La fatigue compassionnelle en 5 questions

Depuis le début de la crise du coronavirus, la pression sur le personnel soignant est plus élevée que jamais. Avec pour conséquence une augmentation de la « fatigue compassionnelle » : les travailleurs sont confrontés à tellement de souffrance humaine que leur capacité d'empathie diminue et qu'ils se retrouvent en situation d'épuisement émotionnel. Anneleen Vanlook, conseillère en prévention aspects psychosociaux chez Mensura, répond à cinq questions préoccupantes sur la fatigue compassionnelle.

1. Qu’est-ce que la fatigue compassionnelle, ou « compassion fatigue » en anglais :

Les soignants comme le personnel infirmier, les médecins et les psychologues font preuve de beaucoup d’empathie et de compassion au quotidien. Ils se donnent corps et âme pour leur travail. Mais lorsque l'exposition à la souffrance humaine augmente sans cesse, même les soignants peuvent atteindre leurs limites émotionnelles.

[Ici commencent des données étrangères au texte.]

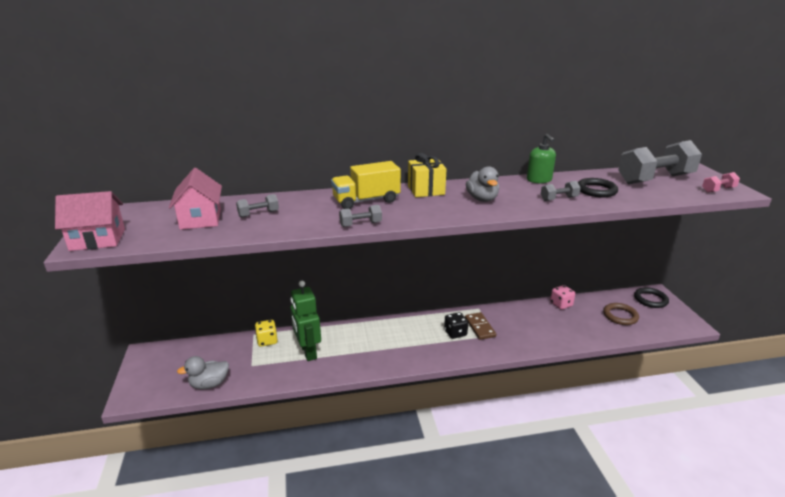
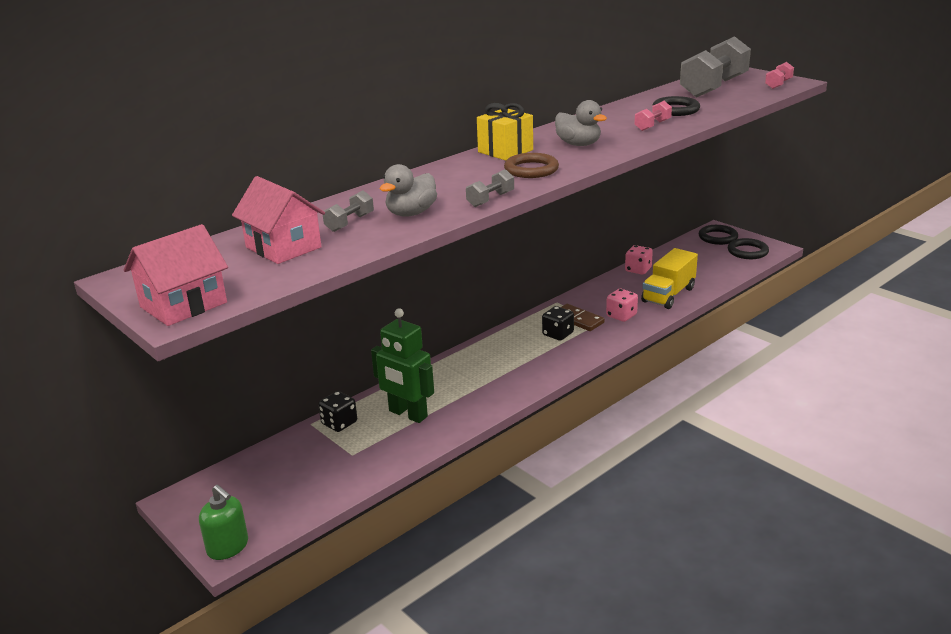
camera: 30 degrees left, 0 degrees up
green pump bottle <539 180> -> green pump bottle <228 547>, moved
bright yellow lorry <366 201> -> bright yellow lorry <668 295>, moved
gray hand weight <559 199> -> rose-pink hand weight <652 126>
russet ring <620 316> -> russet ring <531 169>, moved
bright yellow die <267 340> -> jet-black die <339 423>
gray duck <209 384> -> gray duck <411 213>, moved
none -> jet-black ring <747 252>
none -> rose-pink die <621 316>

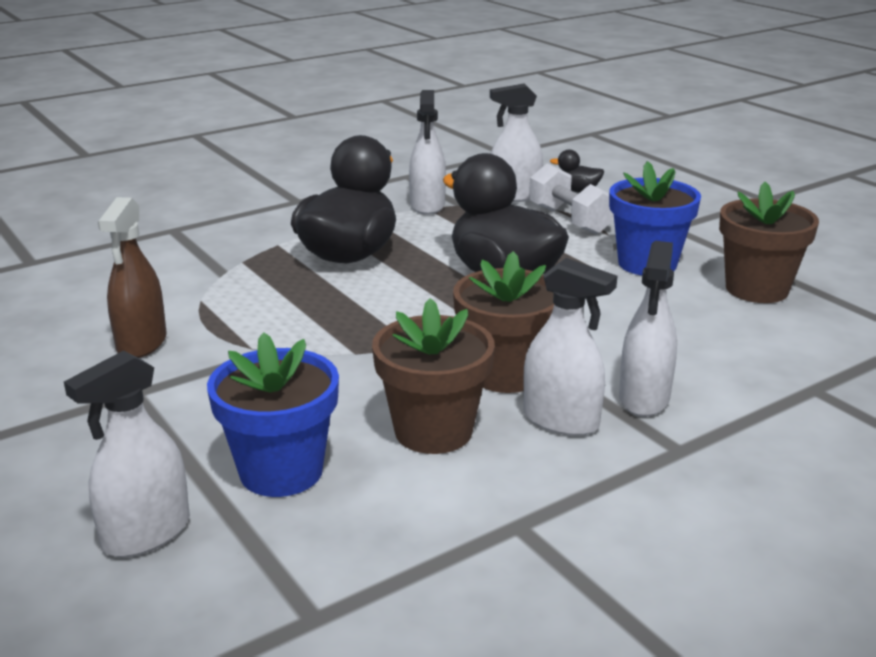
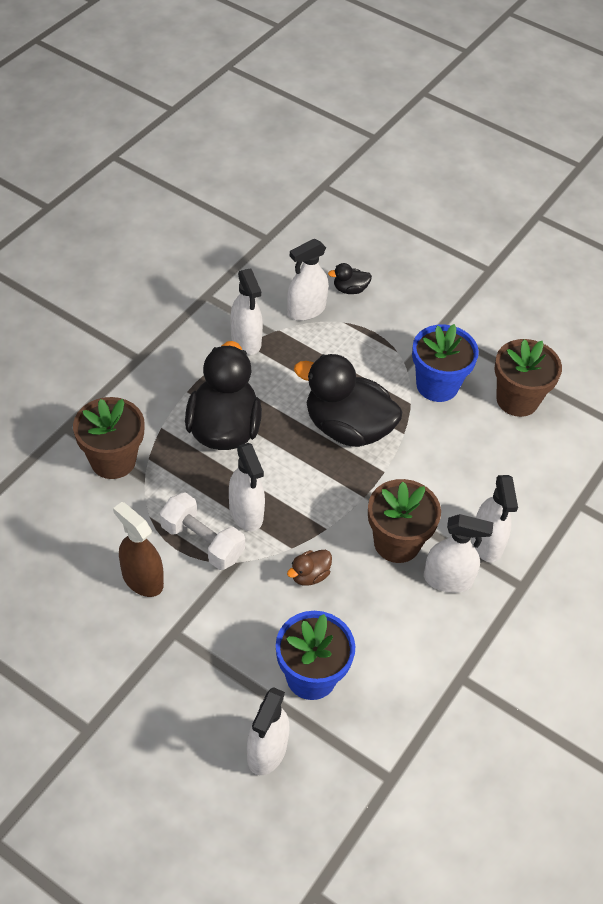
camera: 25 degrees left, 25 degrees up
pure white hand weight <569 220> -> pure white hand weight <202 542>, moved
russet spray cleaner <142 343> -> russet spray cleaner <142 579>, 150 degrees clockwise
russet flower pot <433 431> -> russet flower pot <113 460>, moved
none -> pure white spray cleaner <246 513>
none -> russet duck <309 575>

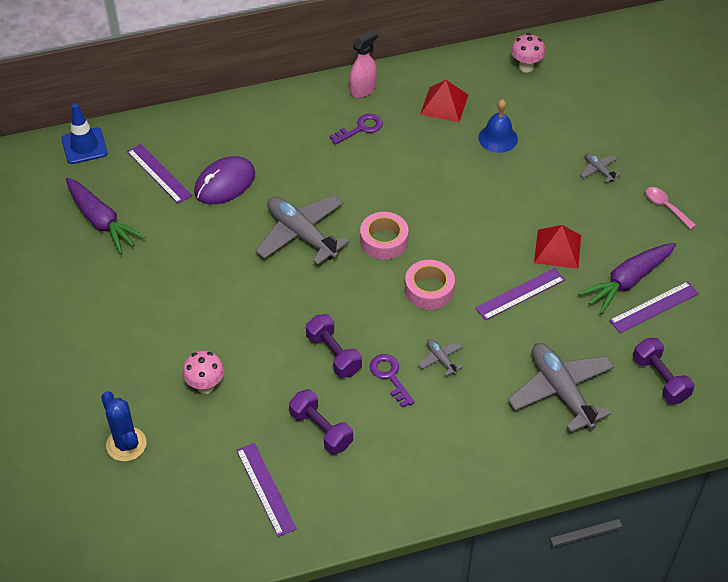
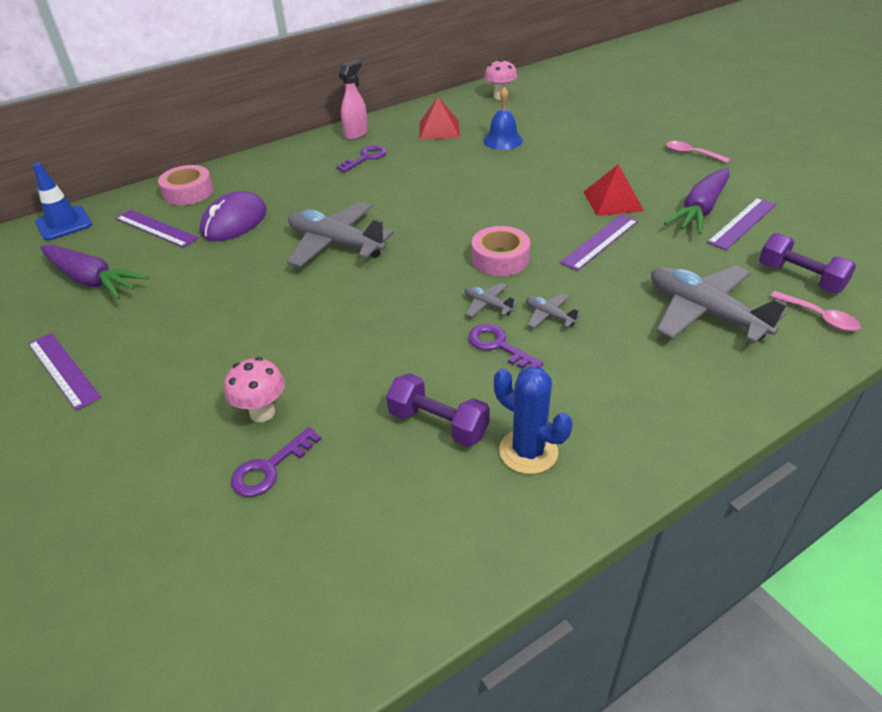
camera: 15 degrees left, 10 degrees down
gray aeroplane <598 170> -> gray aeroplane <487 305>, moved
rose-pink roll of tape <384 240> -> rose-pink roll of tape <188 192>, moved
purple hand weight <334 354> -> none
cobalt saguaro cactus <126 444> -> cobalt saguaro cactus <528 451>, moved
purple measuring stick <265 489> -> purple measuring stick <63 370>, moved
none -> rose-pink spoon <819 317>
none -> purple key <269 468>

« La compassion n’est pas un réservoir inépuisable », explique Anneleen Vanlook, conseillère en prévention aspects psychosociaux chez Mensura. « On peut la comparer à une carafe d’eau, que l’on utilise pour remplir plusieurs verres. Si la carafe n’est pas remplie à temps, elle finit se vider. C’est ce qui arrive au personnel soignant. En tant que soignant, nous donnons tellement que parfois, nous pouvons finir épuisés sur le plan émotionnel. Dans le pire des cas, nous ne sommes plus capables de faire preuve d'empathie envers nos patients ou nos clients. Cette charge émotionnelle est appelée fatigue compassionnelle. »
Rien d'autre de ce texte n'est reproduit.